With no local employment, migration rose sharply, often into insecure and exploitative work like chilli harvesting, brickmaking, or wood-cutting — echoing broader patterns of distress migration across rural India. For a four-adult Chenchu family where all members worked under the special project, 15 days of guaranteed work per month at a base wage of Rs 300 per day meant around Rs 18,000 a month. Under the current general MGNREGA, average monthly earnings for such a family are barely Rs 2,500 — a drop of more than 85%.
Ramakrishna, a Chenchu leader from Padra mandal, Nagarkurnool district, who closely followed the MGNREGA, explained it bluntly: “After the project was scrapped, the NREGA income of Chenchus in our village came down by more than 75%.”

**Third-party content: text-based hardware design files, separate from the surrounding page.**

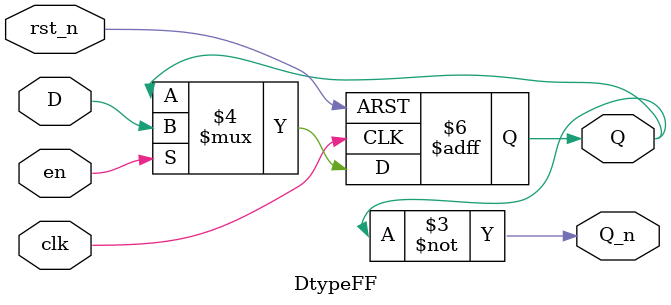
<source format=v>
/* DTypeFF.v
* -------------------
* By: Ahmed Adamjee
* Date: 23rd March 2019
*
* Module Description:
* -------------------
* D Type Flip-Flop.
*
* Inputs:
* D
* en
* rst_n
* clk
* Output:
* Q
* Q_n
*
*/

module DtypeFF(

  input clk,
  input en,
  input D,
  input rst_n,
  output reg Q,
  output Q_n
);

  
  always @(posedge clk or negedge rst_n) begin
  
	if(!rst_n) begin
		Q = 1'b0;
		end else if(en) begin
			Q<=D;
		end
			
	end
	
	assign Q_n = ~Q;
	
endmodule 
</source>
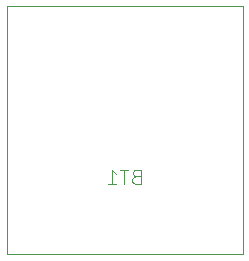
<source format=gbr>
%TF.GenerationSoftware,KiCad,Pcbnew,9.0.6*%
%TF.CreationDate,2025-12-10T19:47:49+00:00*%
%TF.ProjectId,GettingToBlinky5.0,47657474-696e-4675-946f-426c696e6b79,rev?*%
%TF.SameCoordinates,Original*%
%TF.FileFunction,Legend,Bot*%
%TF.FilePolarity,Positive*%
%FSLAX46Y46*%
G04 Gerber Fmt 4.6, Leading zero omitted, Abs format (unit mm)*
G04 Created by KiCad (PCBNEW 9.0.6) date 2025-12-10 19:47:49*
%MOMM*%
%LPD*%
G01*
G04 APERTURE LIST*
%ADD10C,0.100000*%
G04 APERTURE END LIST*
D10*
X146442856Y-97921371D02*
X146271428Y-97978514D01*
X146271428Y-97978514D02*
X146214285Y-98035657D01*
X146214285Y-98035657D02*
X146157142Y-98149942D01*
X146157142Y-98149942D02*
X146157142Y-98321371D01*
X146157142Y-98321371D02*
X146214285Y-98435657D01*
X146214285Y-98435657D02*
X146271428Y-98492800D01*
X146271428Y-98492800D02*
X146385713Y-98549942D01*
X146385713Y-98549942D02*
X146842856Y-98549942D01*
X146842856Y-98549942D02*
X146842856Y-97349942D01*
X146842856Y-97349942D02*
X146442856Y-97349942D01*
X146442856Y-97349942D02*
X146328571Y-97407085D01*
X146328571Y-97407085D02*
X146271428Y-97464228D01*
X146271428Y-97464228D02*
X146214285Y-97578514D01*
X146214285Y-97578514D02*
X146214285Y-97692800D01*
X146214285Y-97692800D02*
X146271428Y-97807085D01*
X146271428Y-97807085D02*
X146328571Y-97864228D01*
X146328571Y-97864228D02*
X146442856Y-97921371D01*
X146442856Y-97921371D02*
X146842856Y-97921371D01*
X145814285Y-97349942D02*
X145128571Y-97349942D01*
X145471428Y-98549942D02*
X145471428Y-97349942D01*
X144099999Y-98549942D02*
X144785713Y-98549942D01*
X144442856Y-98549942D02*
X144442856Y-97349942D01*
X144442856Y-97349942D02*
X144557142Y-97521371D01*
X144557142Y-97521371D02*
X144671427Y-97635657D01*
X144671427Y-97635657D02*
X144785713Y-97692800D01*
%TO.C,BT1*%
X135500000Y-83500000D02*
X135500000Y-104500000D01*
X135500000Y-104500000D02*
X155500000Y-104500000D01*
X155500000Y-83500000D02*
X135500000Y-83500000D01*
X155500000Y-104500000D02*
X155500000Y-83500000D01*
%TD*%
M02*

</source>
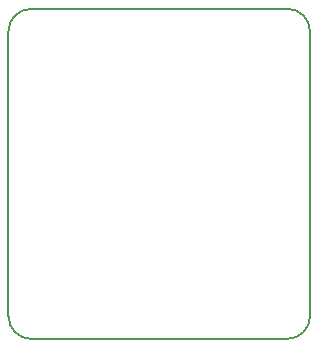
<source format=gbr>
G04 #@! TF.FileFunction,Profile,NP*
%FSLAX46Y46*%
G04 Gerber Fmt 4.6, Leading zero omitted, Abs format (unit mm)*
G04 Created by KiCad (PCBNEW 4.0.6) date 12/07/19 11:03:23*
%MOMM*%
%LPD*%
G01*
G04 APERTURE LIST*
%ADD10C,0.100000*%
%ADD11C,0.150000*%
G04 APERTURE END LIST*
D10*
D11*
X164236400Y-64643000D02*
G75*
G03X162331400Y-62738000I-1905000J0D01*
G01*
X138709400Y-88773000D02*
G75*
G03X140614400Y-90678000I1905000J0D01*
G01*
X140614400Y-62738000D02*
G75*
G03X138709400Y-64643000I0J-1905000D01*
G01*
X162331400Y-90678000D02*
G75*
G03X164236400Y-88773000I0J1905000D01*
G01*
X162331400Y-90678000D02*
X140614400Y-90678000D01*
X138709400Y-88773000D02*
X138709400Y-64643000D01*
X140614400Y-62738000D02*
X162331400Y-62738000D01*
X164236400Y-64643000D02*
X164236400Y-88773000D01*
X164236400Y-64643000D02*
X164236400Y-88773000D01*
X140614400Y-62738000D02*
X162331400Y-62738000D01*
X138709400Y-88773000D02*
X138709400Y-64643000D01*
X162331400Y-90678000D02*
X140614400Y-90678000D01*
X162331400Y-90678000D02*
G75*
G03X164236400Y-88773000I0J1905000D01*
G01*
X140614400Y-62738000D02*
G75*
G03X138709400Y-64643000I0J-1905000D01*
G01*
X138709400Y-88773000D02*
G75*
G03X140614400Y-90678000I1905000J0D01*
G01*
X164236400Y-64643000D02*
G75*
G03X162331400Y-62738000I-1905000J0D01*
G01*
M02*

</source>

A constitutional blind spot
The Indian Constitution, under the Fifth Schedule, obligates the state to protect the economic and social interests of Scheduled Tribes. Scrapping the Chenchu Special Project without consultation or an alternative runs against that spirit. For Telangana — a state that came into being on promises of social justice and greater support for marginalised groups — dismantling a scheme that had demonstrably worked for one of its smallest tribal communities represents a deep contradiction.
Other states have chosen differently. Odisha guarantees 300 days of MGNREGA work in backward blocks where migration is high and adds over Rs 100 from the state budget to match the minimum wage. Telangana, by contrast, removed the only tailored support system that addressed the specific realities of the Chenchus. This shows that dismantling the Chenchu Special Project was not inevitable — it was a political choice.
For over a decade, the Chenchu Special Project proved that MGNREGA could be adapted to the realities of a vulnerable community and deliver real change. Letting it vanish — without debate, without explanation and without the consent of the people it served — has left villages like Padma’s poorer and more insecure than at any time in recent memory.
Restoring a Chenchu-specific employment scheme under MGNREGA — with local cash disbursements, lighter work norms, ITDA management, and full Gram Sabha consent — and increasing the guaranteed days of employment well beyond the general 100-day limit are not acts of charity. They are constitutional obligations. More importantly, the Chenchu experience shows why MGNREGA must remain flexible and tailored to the realities of PVTGs and other vulnerable communities across India, not just in Telangana.
Venkateswarlu Kuruva and Chakradhar Buddha are researchers with LibTech India, a collective housed at Collaborative Research and Dissemination (CORD). B Kranthi Kumar is a social activist. The views expressed are the authors’ own.